In Bonn, Dechen’s mining and geological skill fully manifested itself for the first time. He traversed the Rhineland and the neighboring portions of Westphalia, as well as the hard coal areas of the Loire and the Saône regions of France, everywhere occupying himself with the exploration of the earth’s interior and the progress of the art of mining. He prepared numerous geological maps, which Humboldt described as models in this field and which for long were standard. The project of a systematic geological survey covering the whole of Prussia—which led in 1873 to the establishment of the Geological Institute in Berlin—was based on Dechen’s investigations. Dechen was invited to become a curator of the institute in 1875.
In addition to these major undertakings, Dechen wrote many individual books and articles for scientific journals and magazines. He also took part in the reform of Prussian mining legislation in Berlin. Indeed, in the winter of 1859–1860 Dechen temporarily assumed the direction of all Prussian mining, metallurgical, and salt-mining operations, but he did not let himself be persuaded to remain permanently in this post in Berlin. He was too much attached to Bonn and the Rhineland, to which he returned. There on 23 May 1860 he obtained the rank of inspector general of mines.
Too much, however, lay on Dechen’s shoulders. He wished to devote himself completely to his scientific work and asked to retire from the civil service. His request was granted (after repeated vain appeals to him to change his mind) on 1 January 1864.
Following his retirement from government service Dechen continued to devote himself to research and scientific writing. He further continued to take part in the activities of those service and scientific organizations whose member, honorary member, or chairman he was. Many honors were awarded him, including his appointment to the Prussian Privy Council in 1884. On 10 November 1886 he suffered a stroke from which he never recovered; his condition slowly worsened and he died in 1889.
I. Original Works. Dechen wrote about 400 works, most of them published in journals. A complete bibliography is in H. Laspeyres, Heinrich von Dechen. Ein Lebensbild (Bonn, 1889).

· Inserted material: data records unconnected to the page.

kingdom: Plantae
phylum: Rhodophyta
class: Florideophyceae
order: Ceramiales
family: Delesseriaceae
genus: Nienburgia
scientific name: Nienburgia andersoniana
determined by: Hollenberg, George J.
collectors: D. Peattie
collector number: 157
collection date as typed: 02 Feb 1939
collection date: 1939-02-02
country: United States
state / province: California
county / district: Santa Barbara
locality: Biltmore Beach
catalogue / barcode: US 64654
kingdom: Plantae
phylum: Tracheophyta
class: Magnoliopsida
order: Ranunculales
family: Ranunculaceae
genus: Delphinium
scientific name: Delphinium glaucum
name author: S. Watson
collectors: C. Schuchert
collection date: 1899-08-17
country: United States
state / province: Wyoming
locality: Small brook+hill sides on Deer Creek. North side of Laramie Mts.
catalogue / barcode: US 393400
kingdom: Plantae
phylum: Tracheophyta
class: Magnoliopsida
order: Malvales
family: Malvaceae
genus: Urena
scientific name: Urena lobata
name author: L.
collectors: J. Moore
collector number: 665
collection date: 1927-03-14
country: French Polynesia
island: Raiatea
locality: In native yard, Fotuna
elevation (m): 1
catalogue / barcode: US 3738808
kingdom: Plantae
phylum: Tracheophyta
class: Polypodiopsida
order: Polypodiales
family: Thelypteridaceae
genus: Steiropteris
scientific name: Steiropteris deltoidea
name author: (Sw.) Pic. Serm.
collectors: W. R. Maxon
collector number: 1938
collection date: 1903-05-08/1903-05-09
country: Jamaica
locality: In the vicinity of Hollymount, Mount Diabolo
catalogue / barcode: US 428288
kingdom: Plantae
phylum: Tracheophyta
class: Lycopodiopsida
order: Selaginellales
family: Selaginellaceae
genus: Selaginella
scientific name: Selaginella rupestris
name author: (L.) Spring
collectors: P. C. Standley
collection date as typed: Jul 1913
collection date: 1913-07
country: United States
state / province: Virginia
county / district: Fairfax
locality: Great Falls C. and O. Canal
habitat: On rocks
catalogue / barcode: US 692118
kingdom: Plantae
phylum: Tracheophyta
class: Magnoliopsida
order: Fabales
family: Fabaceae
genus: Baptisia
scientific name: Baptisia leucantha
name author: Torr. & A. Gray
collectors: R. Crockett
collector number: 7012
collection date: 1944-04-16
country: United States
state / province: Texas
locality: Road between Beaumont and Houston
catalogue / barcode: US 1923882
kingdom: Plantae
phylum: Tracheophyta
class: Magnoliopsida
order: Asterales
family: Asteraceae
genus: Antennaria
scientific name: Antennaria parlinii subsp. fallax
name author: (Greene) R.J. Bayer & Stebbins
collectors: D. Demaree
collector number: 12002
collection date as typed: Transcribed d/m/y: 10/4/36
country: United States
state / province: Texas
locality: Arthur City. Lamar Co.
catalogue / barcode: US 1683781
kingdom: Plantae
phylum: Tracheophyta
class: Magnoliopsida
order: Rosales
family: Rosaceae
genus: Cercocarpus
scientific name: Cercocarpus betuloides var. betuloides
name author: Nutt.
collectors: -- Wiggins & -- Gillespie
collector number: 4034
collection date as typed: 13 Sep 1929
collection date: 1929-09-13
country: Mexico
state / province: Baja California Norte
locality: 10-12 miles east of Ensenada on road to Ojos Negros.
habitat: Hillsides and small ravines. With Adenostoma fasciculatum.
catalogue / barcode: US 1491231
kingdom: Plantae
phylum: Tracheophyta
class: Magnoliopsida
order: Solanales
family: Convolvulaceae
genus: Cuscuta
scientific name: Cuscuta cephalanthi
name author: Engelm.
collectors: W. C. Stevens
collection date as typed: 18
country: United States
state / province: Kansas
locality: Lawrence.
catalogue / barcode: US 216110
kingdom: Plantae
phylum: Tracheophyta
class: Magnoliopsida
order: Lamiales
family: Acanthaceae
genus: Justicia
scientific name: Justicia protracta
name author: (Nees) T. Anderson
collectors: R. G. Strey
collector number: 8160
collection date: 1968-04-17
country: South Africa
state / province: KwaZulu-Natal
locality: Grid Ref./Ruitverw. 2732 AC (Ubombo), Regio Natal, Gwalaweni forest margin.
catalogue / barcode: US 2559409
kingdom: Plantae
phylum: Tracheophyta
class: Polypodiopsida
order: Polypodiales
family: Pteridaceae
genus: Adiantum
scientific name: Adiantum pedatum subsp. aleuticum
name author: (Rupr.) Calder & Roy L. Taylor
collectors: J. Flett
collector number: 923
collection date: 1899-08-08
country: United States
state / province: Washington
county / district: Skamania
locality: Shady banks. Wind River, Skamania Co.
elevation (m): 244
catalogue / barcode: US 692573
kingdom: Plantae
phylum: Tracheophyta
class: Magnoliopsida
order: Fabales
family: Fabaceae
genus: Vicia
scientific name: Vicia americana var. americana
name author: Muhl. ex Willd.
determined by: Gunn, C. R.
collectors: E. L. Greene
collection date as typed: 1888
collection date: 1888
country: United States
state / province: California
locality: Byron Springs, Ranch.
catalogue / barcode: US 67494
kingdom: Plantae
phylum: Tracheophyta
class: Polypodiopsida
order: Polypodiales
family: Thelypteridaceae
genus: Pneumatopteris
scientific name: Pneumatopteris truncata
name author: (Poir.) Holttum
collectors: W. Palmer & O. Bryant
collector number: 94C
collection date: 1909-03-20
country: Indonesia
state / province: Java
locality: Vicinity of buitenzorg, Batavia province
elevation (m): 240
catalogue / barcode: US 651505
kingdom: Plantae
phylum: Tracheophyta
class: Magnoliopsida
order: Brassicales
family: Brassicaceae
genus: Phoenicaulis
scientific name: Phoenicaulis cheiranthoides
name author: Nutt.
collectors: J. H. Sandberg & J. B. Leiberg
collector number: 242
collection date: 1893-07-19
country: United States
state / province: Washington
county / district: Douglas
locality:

II. Secondary Literature. In addition to Laspeyres’s biography, see G. Schmidt, Die Familie von Dechen (Merseburg, 1890); Walter Serlo, “Heinrich von Dechen,” in Glückauf!, 64 (1928), 1517–1519; “Heinrich von Dechen (Lebensbilder zur Geschichte des Bergbaus),” in Seitschrift für das Berg-, Hütten- und Salinenwesen, 82 (1934), 295–297; “Heinrich von Dechen,” in Walter Serlo, Männer des Bergbaus (Berlin, 1937), pp. 39–40; and von Zittel, “Heinrich von Dechen,” in Allgemeine deutsche Biographie, XLVII (Leipzig, 1903), 629–631.